Extracted text.
• • • • • • •
# Word2Vec Implementation

This notebook demonstrates the step-by-step implementation of a Word2Vec model using the Brown corpus from NLTK.


In [22]:
# Step 1: Install Required Libraries
#!pip install gensim nltk scikit-learn plotly

In [23]:
# Step 2: Download NLTK Corpora
import nltk
nltk.download('brown')

[nltk_data] Downloading package brown to C:\Users\ASUS/nltk_data...
[nltk_data]   Package brown is already up-to-date!


True

In [24]:
# Step 3: Load Brown Sentences
from nltk.corpus import brown

# Load sentences from the Brown corpus
brown_sentences = brown.sents()
print(f"Number of sentences: {len(brown_sentences)}")
print(f"First sentence: {brown_sentences[0]}")

Number of sentences: 57340
First sentence: ['The', 'Fulton', 'County', 'Grand', 'Jury', 'said', 'Friday', 'an', 'investigation', 'of', "Atlanta's", 'recent', 'primary', 'election', 'produced', '``', 'no', 'evidence', "''", 'that', 'any', 'irregularities', 'took', 'place', '.']


In [25]:
# Step 4: Enhanced Preprocessing with Advanced Tokenization
import re
import string
from nltk.stem import WordNetLemmatizer
from nltk.corpus import stopwords
from nltk.tokenize import word_tokenize
#import wordninja

#lemmatizer = WordNetLemmatizer()
stop_words = set(stopwords.words('english'))

def preprocess_sentences(sentences):
    processed_sentences = []
    for i, sentence in enumerate(sentences):
        # Tokenize and preprocess each sentence
        sentence = word_tokenize(' '.join(sentence).lower())  # Tokenize and lowercase
        sentence = [word for word in sentence if word.lower() not in string.punctuation]  # Remove punctuation
        #sentence = [re.sub(r'[^a-z]', '', word) for word in sentence]  # Remove punctuation
        #sentence = [lemmatizer.lemmatize(word) for word in sentence]  # Lemmatize words
        sentence = [word for word in sentence if word not in stop_words]  # Remove stopwords
        #sentence = [word for word in sentence if len(word) > 1]  # Remove single-character words
        #sentence = [subword for word in sentence for subword in wordninja.split(word)]  # Split compound words
        sentence = [word for word in sentence if word]  # Remove empty words
        if sentence:  # Keep non-empty sentences
            processed_sentences.append(sentence)
• • • • • • •
Provided records.
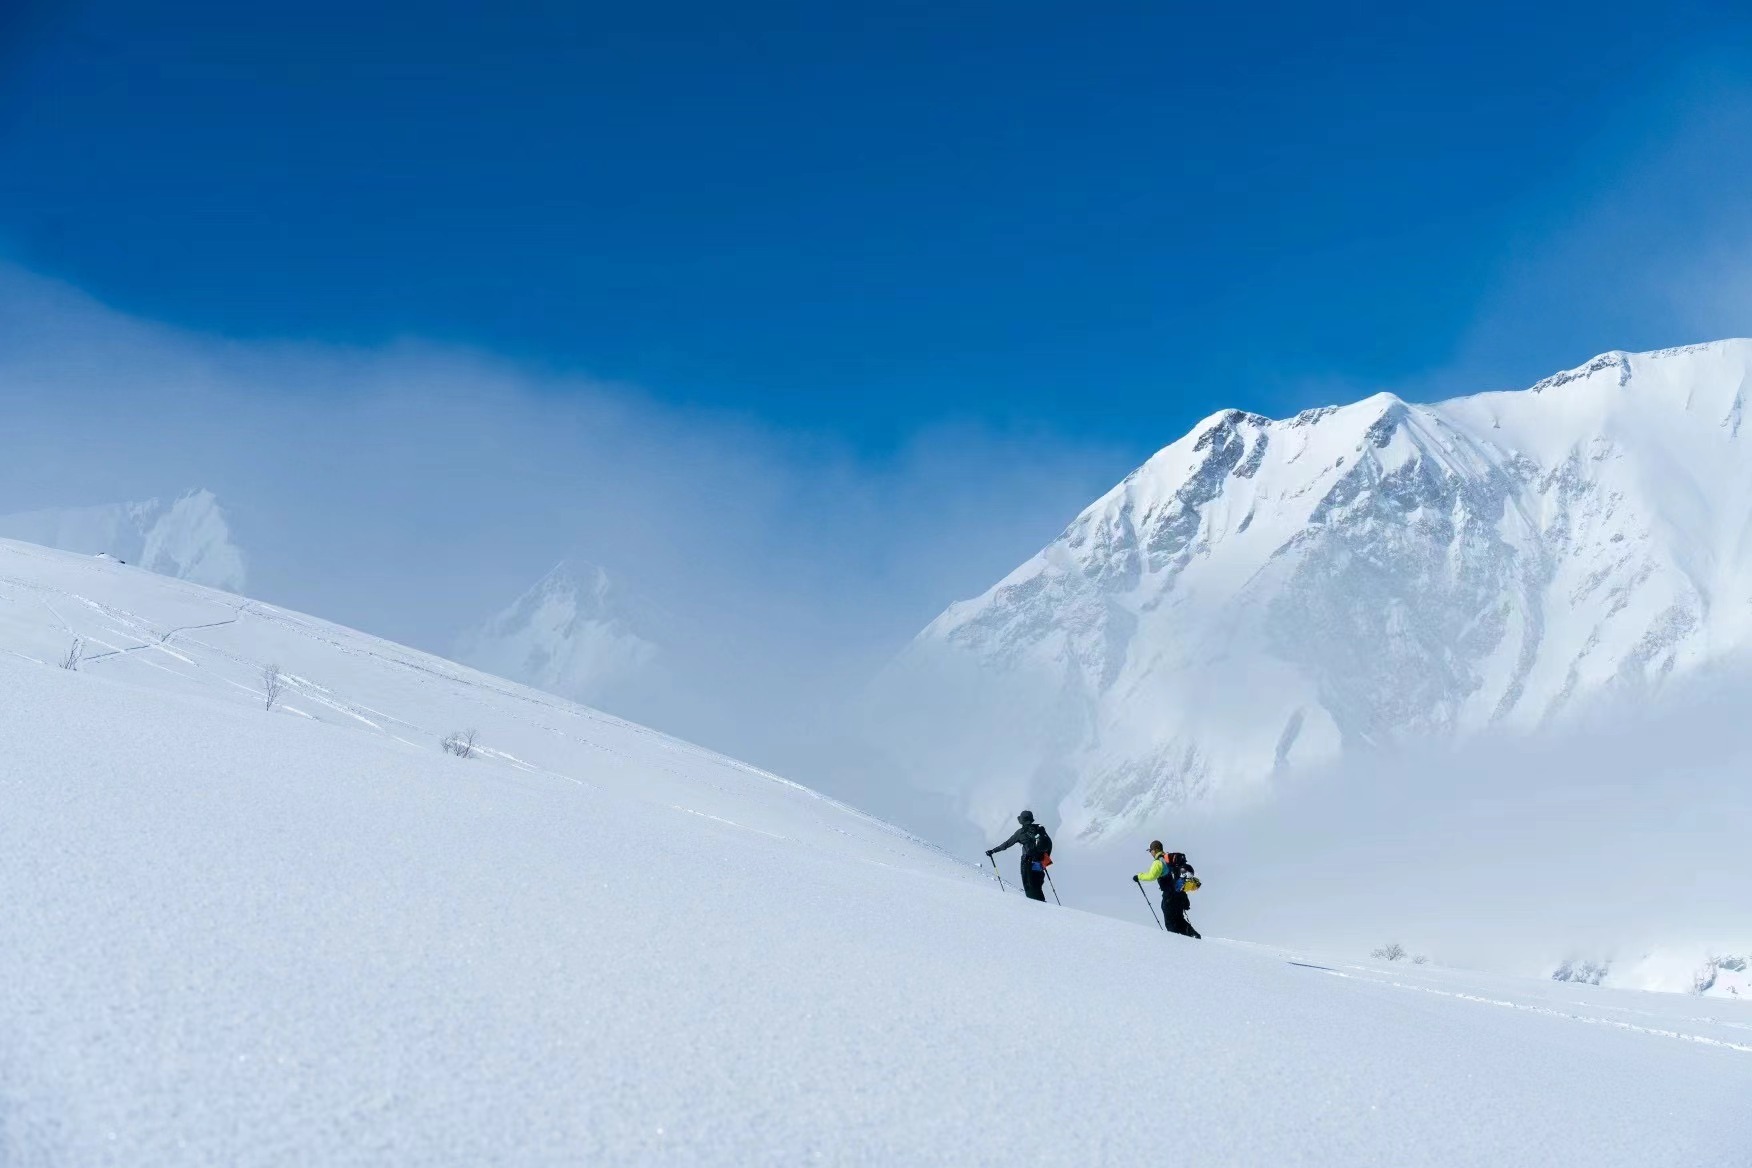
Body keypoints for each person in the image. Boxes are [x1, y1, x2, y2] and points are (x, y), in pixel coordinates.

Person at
• • • • • • •
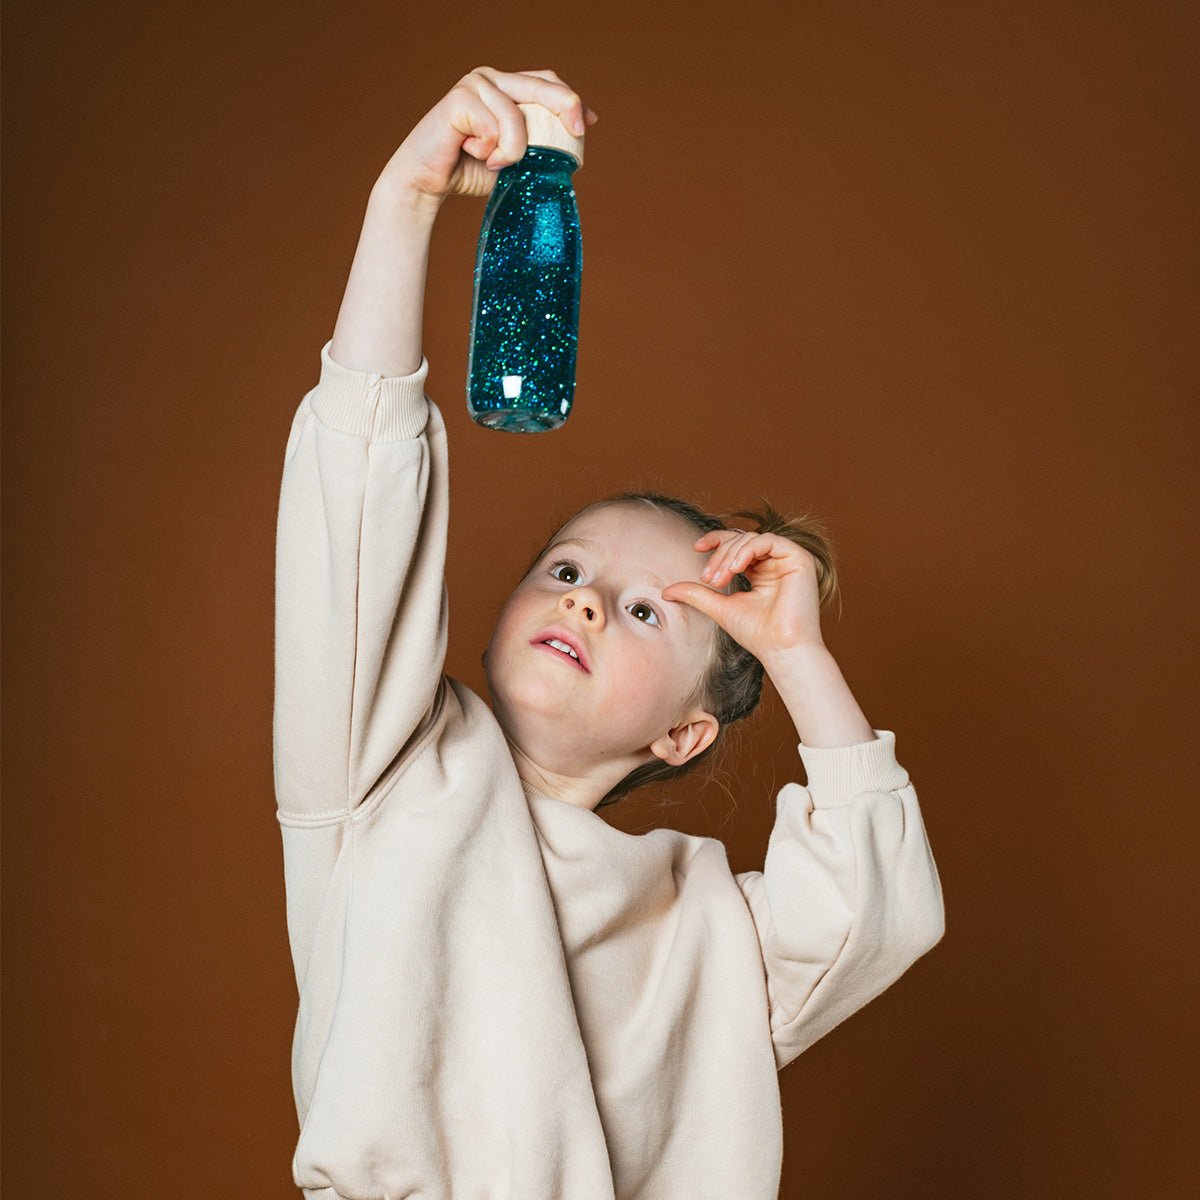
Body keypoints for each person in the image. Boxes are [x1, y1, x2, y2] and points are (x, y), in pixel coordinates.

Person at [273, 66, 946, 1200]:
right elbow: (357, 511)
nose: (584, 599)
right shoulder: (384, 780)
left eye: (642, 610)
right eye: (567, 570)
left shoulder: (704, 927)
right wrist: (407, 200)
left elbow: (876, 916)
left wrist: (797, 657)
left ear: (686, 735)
• • • • • • •
Continue the Word2Vec notebook from the point where it stops, picking up after its last line.

        # Debugging: Print the first 5 sentences after processing
        if i < 5:
            print(f"Original: {sentences[i]}")
            print(f"Processed: {sentence}")
    return processed_sentences

processed_sentences = preprocess_sentences(brown_sentences)
print(f"Number of processed sentences: {len(processed_sentences)}")
print(f"First processed sentence: {processed_sentences[0] if processed_sentences else 'None'}")

Original: ['The', 'Fulton', 'County', 'Grand', 'Jury', 'said', 'Friday', 'an', 'investigation', 'of', "Atlanta's", 'recent', 'primary', 'election', 'produced', '``', 'no', 'evidence', "''", 'that', 'any', 'irregularities', 'took', 'place', '.']
Processed: ['fulton', 'county', 'grand', 'jury', 'said', 'friday', 'investigation', 'atlanta', "'s", 'recent', 'primary', 'election', 'produced', '``', 'evidence', '``', 'irregularities', 'took', 'place']
Original: ['The', 'jury', 'further', 'said', 'in', 'term-end', 'presentments', 'that', 'the', 'City', 'Executive', 'Committee', ',', 'which', 'had', 'over-all', 'charge', 'of', 'the', 'election', ',', '``', 'deserves', 'the', 'praise', 'and', 'thanks', 'of', 'the', 'City', 'of', 'Atlanta', "''", 'for', 'the', 'manner', 'in', 'which', 'the', 'election', 'was', 'conducted', '.']
Processed: ['jury', 'said', 'term-end', 'presentments', 'city', 'executive', 'committee', 'over-all', 'charge', 'election', '``', 'deserves', 'praise', 'thanks', 'city', 

In [26]:
# Train Word2Vec model with refined parameters
from gensim.models import Word2Vec

# Refine parameters to exclude rare words and improve embeddings
model = Word2Vec(
    sentences=processed_sentences, 
    vector_size=100,       # Larger dimension of word vectors for better representation
    window=5,             # Larger context window size
    min_count=5,           # Exclude rare words with low frequency
    sg=1,                  # Skip-gram model
    epochs=10,             # More training epochs for better convergence
    workers=4,             # Number of threads
    #negative=15            # Adjust negative sampling for better embeddings
)

print("Refined Word2Vec model training complete.")

Refined Word2Vec model training complete.


In [27]:
# Step 6: Print the Vector for "king"
if "king" in model.wv:
    king_vector = model.wv["king"]
    print("Vector for 'king' (first 10 values):", king_vector[:10])
else:
    print("'king' is not in the vocabulary.")

Vector for 'king' (first 10 values): [-0.22447096  0.19917454 -0.04512258  0.35215324  0.24505028  0.02232507
  0.23743603  0.0534474  -0.5437133   0.12373687]


In [28]:
# Step 7: Show 5 Most Similar Words to "woman"
if "woman" in model.wv:
    similar_words = model.wv.most_similar("woman", topn=5)
    print("5 most similar words to 'woman':")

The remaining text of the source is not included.